Ян Потоцкий
РУКОПИСЬ, НАЙДЕННАЯ В САРАГОСЕ
К оглавлению. К предыдущему тексту.
ИСТОРИЯ МАРКИЗА ДЕ ВАЛЬФЛОРИДА
Ты хорошо знаешь, что последней представительницей рода Асторгас была твоя мать. Семейство это, как и дом де Вальфлорида, принадлежало к числу самых старинных в Астурии. Общим желанием всей провинции была моя женитьба на маркизе Асторгас. Заранее приученные к этой мысли, мы почувствовали друг к другу взаимное влечение, которому предстояло послужить прочной основой нашему супружескому счастью. Однако разные посторонние обстоятельства задержали его осуществление, и женился я только в двадцатипятилетнем возрасте.
Через шесть недель после свадьбы я сказал жене, что все мои предки служили в армии, поэтому чувство чести заставляет меня последовать их примеру, к тому же во многих испанских гарнизонах можно жить гораздо приятней, чем в Астурии. Сеньора де Вальфлорида ответила, что заранее согласна со мной во всех случаях, когда речь пойдет о чести нашего дома. Было решено, что я поступлю на военную службу. Я написал министру и получил кавалерийский эскадрон в полку герцога Медины Сидонии, стоявшем гарнизоном в Барселоне. Там ты и родилась, дочь моя.
Началась война; нас отправили в Португалию для соединения с армией дона Санчо де Сааведра. Этот полководец прославился в начале кампании сражением при Вильямарко. Наш полк, тогда самый сильный во всей армии, получил приказ разбить английскую колонну, составлявшую левый фланг противника.
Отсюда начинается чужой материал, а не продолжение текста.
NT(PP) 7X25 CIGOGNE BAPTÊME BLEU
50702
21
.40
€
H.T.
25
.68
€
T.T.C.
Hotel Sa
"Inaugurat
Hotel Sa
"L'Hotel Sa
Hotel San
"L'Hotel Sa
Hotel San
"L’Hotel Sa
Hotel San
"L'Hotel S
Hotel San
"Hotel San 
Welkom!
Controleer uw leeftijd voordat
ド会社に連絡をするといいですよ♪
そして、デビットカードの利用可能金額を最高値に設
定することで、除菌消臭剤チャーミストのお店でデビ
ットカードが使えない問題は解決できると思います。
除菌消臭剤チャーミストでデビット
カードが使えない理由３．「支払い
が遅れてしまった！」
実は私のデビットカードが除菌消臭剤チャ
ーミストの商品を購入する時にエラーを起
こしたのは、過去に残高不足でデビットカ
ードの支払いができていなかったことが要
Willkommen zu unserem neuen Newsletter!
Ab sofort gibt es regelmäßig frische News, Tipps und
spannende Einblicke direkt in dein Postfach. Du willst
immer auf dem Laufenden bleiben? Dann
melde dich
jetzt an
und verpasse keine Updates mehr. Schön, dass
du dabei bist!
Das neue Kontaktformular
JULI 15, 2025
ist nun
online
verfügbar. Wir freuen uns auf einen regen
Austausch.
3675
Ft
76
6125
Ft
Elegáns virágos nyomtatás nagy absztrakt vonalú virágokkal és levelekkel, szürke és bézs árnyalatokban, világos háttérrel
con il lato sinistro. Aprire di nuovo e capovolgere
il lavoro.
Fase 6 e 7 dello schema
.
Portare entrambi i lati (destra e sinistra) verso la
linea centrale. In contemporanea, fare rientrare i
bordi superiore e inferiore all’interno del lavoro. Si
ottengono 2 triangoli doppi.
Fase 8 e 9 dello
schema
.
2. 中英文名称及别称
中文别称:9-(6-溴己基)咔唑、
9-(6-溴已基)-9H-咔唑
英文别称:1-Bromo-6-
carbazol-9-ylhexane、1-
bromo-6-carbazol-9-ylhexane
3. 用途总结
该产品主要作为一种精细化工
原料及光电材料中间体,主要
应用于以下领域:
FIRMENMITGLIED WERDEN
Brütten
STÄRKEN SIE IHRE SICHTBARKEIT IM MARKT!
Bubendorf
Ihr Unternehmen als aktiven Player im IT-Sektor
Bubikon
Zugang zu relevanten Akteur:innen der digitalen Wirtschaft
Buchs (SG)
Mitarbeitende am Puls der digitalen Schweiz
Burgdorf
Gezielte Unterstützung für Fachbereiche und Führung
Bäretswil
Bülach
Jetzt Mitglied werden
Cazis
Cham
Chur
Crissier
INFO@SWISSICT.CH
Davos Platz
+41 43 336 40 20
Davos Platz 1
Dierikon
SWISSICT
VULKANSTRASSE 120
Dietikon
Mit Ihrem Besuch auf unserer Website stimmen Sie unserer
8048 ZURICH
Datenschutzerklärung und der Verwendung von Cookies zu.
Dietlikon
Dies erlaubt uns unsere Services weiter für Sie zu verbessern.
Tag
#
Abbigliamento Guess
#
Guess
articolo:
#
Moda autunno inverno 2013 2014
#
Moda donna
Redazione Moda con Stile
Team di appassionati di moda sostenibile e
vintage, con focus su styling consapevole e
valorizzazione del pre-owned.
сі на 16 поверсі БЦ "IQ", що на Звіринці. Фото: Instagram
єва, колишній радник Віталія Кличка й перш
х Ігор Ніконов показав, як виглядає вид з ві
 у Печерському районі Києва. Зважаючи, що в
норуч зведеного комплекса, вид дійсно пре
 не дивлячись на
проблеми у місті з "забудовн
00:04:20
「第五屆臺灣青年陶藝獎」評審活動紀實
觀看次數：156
Мы дважды атаковали безрезультатно и уже готовились к третьей атаке, как вдруг среди нас появился всадник в расцвете лет, покрытый блестящей броней.
– За мной! – крикнул он. – Я ваш полковник, герцог Медина Сидония.
В самом деле он правильно сделал, назвав себя, – иначе мы приняли бы его за ангела войны или какого-нибудь полководца небесного воинства, так как было в нем что-то сверхчеловеческое.
На этот раз мы разгромили английскую колонну, и вся слава этого дня принадлежала нашему полку. Могу смело сказать, что после герцога лучше всех действовал я. По крайней мере, я получил лестное доказательство этого от своего начальника, который тут же сделал мне честь, попросив моей дружбы. Это не была пустая вежливость с его стороны. Мы действительно подружились: герцог никогда не относился ко мне снисходительно, а я никогда не унижался до лести. Испанцам приписывают некоторую надменность в обращении, но только не допуская фамильярности, можно быть гордым без спеси и учтивым без угодливости.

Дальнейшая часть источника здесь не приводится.